Cuando Scrooge, medio animal, recibió la primera visita del fantasma de las cortes constitucionales futuras, estaba celebrando con su manada la llegada del fuego a su caverna, tras innumerables generaciones que habían buscado desentrañar el misterio de la llama. Con un sonido de tambores y gaitas de millo los múltiples seres de luz, imbricados maravillosamente en fríos destellos estelares, que contrastaban con el calorcito de los chisporroteos de la fogata, le hablaron. A él, Scrooge, el más bruto, que arrancaba en ese momento un mordisco al trozo de carne de algo, tal vez un ñamñam, que habían capturado entre muchos, algunos muertos en la faena. Nunca le había pasado nada así.

-Tienes el poder de cambiar la historia – le espetó la figura fantasmagórica con voz premuisca. -Piensa, ahora que empiezas a pensar que el fuego que has traído a tu caverna será la causa de inmenso sufrimiento para los de tu especie y del mundo entero (en una esquina acechaba un tal señor Dickens, preocupado por su propia existencia: temía lo peor). – Piensa – continuó la aparición, que de este fuego solo vendrán desgracias como las forjas que traerán espadas, calderas que torturarán el agua para convertirla en luz, civilizaciones que dependerán del gas ruso para no morir congeladas… (Ahí se perdió un poco Scrooge, llavaba pocos años vivo, de hecho, no viviría mucho y solo conocía la laguna helada del altiplano, eso sí, llena de buena comida que se podía asar). – ¡Piensa en el metaverso, en las innumerables guerras que seguirán si mantienes prendido el fuego! (Sonaron ciertas notas musicales en el fondo que le hicieron remover la cadera, sin saber tampoco por qué). – ¡Piensa y quédate quieto! – le gritaron los fantasmas, llegando a preocuparle un poco por primera vez.

 

– ¡Millones de seres como tú sufrirán lo indecible por tu causa! – tronó la voz cuando la escasa atención de Scrooge volvía a concentrarse en masticar ñamñam asado, asustándolo hasta el tuétano (el de él, por supuesto). – ¡Toda tu descendencia te maldecirá por el dolor causado! -. Ahí se atrevió a levantar y sostener la mirada y prometió, embelesado por la visión (y poder seguir comiendo en paz, tal vez), mantener viva esa memoria: con la grasa que escurría por su brazo rápidamente hizo un par de churumbelos marrones en la pared para trabajarlos al día siguiente. Dickens tomó nota del churo cósmico y también se prometió volver ¡atestiguaba un origen…!
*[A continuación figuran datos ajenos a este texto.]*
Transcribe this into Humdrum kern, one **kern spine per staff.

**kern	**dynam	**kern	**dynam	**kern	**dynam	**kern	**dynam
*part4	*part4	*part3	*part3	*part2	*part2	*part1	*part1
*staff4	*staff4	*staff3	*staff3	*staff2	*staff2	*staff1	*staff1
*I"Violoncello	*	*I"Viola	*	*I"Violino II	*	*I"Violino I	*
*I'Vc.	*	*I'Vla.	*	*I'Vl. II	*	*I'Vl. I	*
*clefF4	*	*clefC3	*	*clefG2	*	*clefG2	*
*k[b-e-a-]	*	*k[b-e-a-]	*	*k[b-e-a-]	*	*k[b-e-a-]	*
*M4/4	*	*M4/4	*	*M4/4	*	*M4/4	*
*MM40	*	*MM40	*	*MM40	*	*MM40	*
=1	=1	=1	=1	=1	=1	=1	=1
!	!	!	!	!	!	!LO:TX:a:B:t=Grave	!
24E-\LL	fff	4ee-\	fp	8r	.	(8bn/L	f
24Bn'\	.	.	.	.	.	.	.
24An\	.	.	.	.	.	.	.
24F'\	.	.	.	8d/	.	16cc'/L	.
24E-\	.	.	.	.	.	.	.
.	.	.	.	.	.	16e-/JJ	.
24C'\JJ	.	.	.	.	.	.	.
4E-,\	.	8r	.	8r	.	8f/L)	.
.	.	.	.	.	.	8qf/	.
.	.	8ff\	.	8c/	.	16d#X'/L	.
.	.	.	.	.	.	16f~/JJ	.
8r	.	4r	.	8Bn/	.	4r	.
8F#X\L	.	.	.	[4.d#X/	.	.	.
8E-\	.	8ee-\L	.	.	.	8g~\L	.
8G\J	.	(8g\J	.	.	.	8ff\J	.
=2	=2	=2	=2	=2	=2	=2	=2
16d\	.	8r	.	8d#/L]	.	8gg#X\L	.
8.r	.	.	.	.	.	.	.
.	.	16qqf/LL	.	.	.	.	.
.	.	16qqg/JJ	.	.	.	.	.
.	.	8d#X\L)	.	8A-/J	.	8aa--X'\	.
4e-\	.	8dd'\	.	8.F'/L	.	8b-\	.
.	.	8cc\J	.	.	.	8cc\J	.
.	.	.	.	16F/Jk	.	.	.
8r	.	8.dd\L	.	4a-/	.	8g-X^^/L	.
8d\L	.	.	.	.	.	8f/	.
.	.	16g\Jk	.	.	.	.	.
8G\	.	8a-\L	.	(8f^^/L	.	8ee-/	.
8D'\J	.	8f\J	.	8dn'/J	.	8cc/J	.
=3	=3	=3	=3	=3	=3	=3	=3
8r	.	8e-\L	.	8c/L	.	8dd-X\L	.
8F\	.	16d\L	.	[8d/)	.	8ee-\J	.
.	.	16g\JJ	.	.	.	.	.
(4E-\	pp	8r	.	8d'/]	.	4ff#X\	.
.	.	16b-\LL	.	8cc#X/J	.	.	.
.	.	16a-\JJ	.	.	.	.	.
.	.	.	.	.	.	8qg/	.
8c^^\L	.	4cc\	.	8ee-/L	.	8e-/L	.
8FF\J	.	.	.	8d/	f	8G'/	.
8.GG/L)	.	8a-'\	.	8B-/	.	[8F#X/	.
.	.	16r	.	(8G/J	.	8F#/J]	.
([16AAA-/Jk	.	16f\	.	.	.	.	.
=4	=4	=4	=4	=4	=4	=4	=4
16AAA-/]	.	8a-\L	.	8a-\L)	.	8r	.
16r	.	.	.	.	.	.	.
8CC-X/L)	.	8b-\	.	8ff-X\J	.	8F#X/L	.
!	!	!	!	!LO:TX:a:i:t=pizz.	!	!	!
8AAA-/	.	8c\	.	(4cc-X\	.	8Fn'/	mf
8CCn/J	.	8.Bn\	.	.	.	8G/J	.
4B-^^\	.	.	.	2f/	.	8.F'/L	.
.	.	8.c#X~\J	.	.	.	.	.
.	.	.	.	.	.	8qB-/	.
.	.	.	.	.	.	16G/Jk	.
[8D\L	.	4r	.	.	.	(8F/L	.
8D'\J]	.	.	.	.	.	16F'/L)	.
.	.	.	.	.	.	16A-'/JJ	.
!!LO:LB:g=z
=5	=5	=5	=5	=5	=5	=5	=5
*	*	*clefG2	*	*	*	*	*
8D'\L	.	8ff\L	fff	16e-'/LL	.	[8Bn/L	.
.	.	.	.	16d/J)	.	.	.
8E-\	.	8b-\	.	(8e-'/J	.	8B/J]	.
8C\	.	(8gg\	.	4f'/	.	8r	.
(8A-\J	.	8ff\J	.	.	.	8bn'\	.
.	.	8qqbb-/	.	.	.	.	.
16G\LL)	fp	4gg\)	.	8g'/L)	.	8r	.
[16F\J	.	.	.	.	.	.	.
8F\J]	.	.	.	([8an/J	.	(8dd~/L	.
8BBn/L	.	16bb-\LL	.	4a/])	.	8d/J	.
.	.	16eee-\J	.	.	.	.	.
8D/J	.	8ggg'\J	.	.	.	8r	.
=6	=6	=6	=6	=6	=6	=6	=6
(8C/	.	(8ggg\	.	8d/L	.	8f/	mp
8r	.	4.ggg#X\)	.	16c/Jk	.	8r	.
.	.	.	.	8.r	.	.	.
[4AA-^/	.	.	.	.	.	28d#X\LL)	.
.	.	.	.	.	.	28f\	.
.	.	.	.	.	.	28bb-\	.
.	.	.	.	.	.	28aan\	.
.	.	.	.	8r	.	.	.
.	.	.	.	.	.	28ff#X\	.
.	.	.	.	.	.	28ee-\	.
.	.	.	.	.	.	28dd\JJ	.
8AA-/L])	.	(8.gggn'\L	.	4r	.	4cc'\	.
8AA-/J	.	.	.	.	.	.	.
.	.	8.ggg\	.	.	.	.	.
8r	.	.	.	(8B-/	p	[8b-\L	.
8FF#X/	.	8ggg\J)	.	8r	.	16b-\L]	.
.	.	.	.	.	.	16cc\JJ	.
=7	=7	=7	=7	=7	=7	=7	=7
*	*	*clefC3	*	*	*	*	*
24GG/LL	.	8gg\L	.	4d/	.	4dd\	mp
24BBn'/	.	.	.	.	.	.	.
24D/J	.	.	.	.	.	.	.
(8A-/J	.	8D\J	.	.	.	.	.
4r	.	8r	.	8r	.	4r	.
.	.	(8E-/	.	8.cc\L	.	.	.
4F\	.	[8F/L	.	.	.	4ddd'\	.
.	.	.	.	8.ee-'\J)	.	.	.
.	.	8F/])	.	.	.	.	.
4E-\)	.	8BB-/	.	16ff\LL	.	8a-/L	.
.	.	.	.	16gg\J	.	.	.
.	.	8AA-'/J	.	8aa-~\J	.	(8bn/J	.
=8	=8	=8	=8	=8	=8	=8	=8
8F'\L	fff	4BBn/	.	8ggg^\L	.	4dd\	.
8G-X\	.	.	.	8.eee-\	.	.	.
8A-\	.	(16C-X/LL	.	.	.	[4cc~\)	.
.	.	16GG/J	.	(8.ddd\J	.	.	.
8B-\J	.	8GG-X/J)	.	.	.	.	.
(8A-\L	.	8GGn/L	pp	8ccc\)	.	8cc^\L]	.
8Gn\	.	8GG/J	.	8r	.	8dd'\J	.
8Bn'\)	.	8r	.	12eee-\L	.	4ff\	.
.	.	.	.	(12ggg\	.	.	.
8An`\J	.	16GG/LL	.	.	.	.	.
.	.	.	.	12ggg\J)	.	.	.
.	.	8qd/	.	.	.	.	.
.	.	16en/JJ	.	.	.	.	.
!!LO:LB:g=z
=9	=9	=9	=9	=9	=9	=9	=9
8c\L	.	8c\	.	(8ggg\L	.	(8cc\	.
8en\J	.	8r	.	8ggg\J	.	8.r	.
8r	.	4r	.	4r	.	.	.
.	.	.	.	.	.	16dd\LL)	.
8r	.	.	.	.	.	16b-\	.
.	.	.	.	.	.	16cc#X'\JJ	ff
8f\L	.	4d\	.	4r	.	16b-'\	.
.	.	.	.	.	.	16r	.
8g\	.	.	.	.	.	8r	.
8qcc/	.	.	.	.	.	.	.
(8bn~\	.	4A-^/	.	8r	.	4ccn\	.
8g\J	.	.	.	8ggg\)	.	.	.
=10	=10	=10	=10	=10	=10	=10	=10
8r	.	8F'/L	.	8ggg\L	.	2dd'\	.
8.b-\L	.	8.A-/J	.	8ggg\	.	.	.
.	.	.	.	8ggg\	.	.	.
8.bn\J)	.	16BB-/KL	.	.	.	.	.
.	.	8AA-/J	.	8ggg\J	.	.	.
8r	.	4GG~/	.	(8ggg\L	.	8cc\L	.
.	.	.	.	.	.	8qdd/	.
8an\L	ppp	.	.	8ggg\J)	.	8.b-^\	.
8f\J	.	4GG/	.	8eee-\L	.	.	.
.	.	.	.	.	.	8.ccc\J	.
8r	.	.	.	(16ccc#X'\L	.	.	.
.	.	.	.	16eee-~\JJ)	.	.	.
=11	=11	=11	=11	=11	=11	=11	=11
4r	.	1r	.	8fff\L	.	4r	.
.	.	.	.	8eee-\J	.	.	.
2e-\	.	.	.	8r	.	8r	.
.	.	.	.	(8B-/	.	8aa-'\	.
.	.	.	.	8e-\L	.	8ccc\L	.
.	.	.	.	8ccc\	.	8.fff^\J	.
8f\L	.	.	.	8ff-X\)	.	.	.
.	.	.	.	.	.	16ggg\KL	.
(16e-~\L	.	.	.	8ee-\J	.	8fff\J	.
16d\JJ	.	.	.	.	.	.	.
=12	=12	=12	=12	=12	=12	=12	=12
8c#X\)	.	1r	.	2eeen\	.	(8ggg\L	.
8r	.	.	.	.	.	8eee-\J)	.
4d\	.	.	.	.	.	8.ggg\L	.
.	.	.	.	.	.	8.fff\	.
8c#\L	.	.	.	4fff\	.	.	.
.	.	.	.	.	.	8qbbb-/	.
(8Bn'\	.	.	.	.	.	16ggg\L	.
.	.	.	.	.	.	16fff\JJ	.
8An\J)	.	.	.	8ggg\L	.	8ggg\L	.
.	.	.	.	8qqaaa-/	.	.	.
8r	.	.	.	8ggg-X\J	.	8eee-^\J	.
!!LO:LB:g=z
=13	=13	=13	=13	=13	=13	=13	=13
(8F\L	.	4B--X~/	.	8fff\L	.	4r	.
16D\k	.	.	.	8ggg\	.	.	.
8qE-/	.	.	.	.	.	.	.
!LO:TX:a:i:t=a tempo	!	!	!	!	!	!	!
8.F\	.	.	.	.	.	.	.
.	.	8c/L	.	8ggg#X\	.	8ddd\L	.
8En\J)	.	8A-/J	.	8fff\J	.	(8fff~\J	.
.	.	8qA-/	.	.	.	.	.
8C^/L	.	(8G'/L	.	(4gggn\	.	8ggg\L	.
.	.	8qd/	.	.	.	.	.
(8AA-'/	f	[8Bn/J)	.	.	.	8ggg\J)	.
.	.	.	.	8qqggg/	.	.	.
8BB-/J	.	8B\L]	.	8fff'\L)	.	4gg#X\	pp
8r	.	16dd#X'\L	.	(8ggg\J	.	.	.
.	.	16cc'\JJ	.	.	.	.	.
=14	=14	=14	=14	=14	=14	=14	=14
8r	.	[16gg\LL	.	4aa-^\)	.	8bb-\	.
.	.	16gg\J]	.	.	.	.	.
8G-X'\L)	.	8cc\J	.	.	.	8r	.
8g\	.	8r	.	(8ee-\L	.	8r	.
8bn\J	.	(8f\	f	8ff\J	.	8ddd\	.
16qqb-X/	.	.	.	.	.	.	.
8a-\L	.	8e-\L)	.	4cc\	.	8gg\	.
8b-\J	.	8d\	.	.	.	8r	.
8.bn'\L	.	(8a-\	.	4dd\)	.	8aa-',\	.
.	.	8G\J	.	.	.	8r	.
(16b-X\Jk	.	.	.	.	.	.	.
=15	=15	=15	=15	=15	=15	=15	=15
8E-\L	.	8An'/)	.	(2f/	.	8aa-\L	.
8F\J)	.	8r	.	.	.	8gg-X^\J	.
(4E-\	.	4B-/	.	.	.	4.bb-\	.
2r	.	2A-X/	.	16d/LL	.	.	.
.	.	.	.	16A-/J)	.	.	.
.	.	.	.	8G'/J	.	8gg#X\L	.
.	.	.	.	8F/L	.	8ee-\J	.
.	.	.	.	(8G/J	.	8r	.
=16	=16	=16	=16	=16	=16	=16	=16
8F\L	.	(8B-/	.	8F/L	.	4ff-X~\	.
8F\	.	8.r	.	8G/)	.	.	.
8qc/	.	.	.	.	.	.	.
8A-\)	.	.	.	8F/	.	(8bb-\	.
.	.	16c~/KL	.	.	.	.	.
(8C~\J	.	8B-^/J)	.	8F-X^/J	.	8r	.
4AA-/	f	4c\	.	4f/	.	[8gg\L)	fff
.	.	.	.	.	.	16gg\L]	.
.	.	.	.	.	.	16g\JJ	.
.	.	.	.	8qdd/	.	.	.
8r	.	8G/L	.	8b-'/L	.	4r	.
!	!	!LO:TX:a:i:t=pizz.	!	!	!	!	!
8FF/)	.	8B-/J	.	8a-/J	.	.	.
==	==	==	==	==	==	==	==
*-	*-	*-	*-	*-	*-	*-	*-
– ¡Haz lo que debes hacer, Scrooge! ¡No te equivoques! – retumbó la aparición antes de extinguirse como hada madrina de película. Claro, Scrooge no conocía hadas, pero si había visto el rayo, y quedó medio pasmado. Acabó de comer pensando. Y pensó y pensó y pensó durante largos minutos y entendió todo de repente. Pensó escribir un libro sagrado. Pero recapacitó con su primer y último gesto de inteligencia proteica, y con valor y agallas (sus compañeros le miraban sospechosamente hacía rato) se paró, orinó en el fuego y lo apagó.

Dickens alcanzó a entrever entre la sombra las hachas de piedra iracundas que aplastaron el cráneo de Scrooge, quien murió satisfecho (y no tan prematuramente) por haber prevenido el sufrimiento, animal, de una humanidad que se desplegaba y un día, alcanzó a vislumbrarlo, causaría el calentamiento global. Al volver a su colonial Inglaterra en la máquina que le había prestado el Sr. Wells, le contó lo que había visto. Horrorizado, trató de introducir de nuevo las coordenadas del momento cavernícola para regresar al pasado, pero su gesto fue en vano, se desvaneció, inexistente: Scrooge, efectivamente, había cambiado la historia. Por precaución.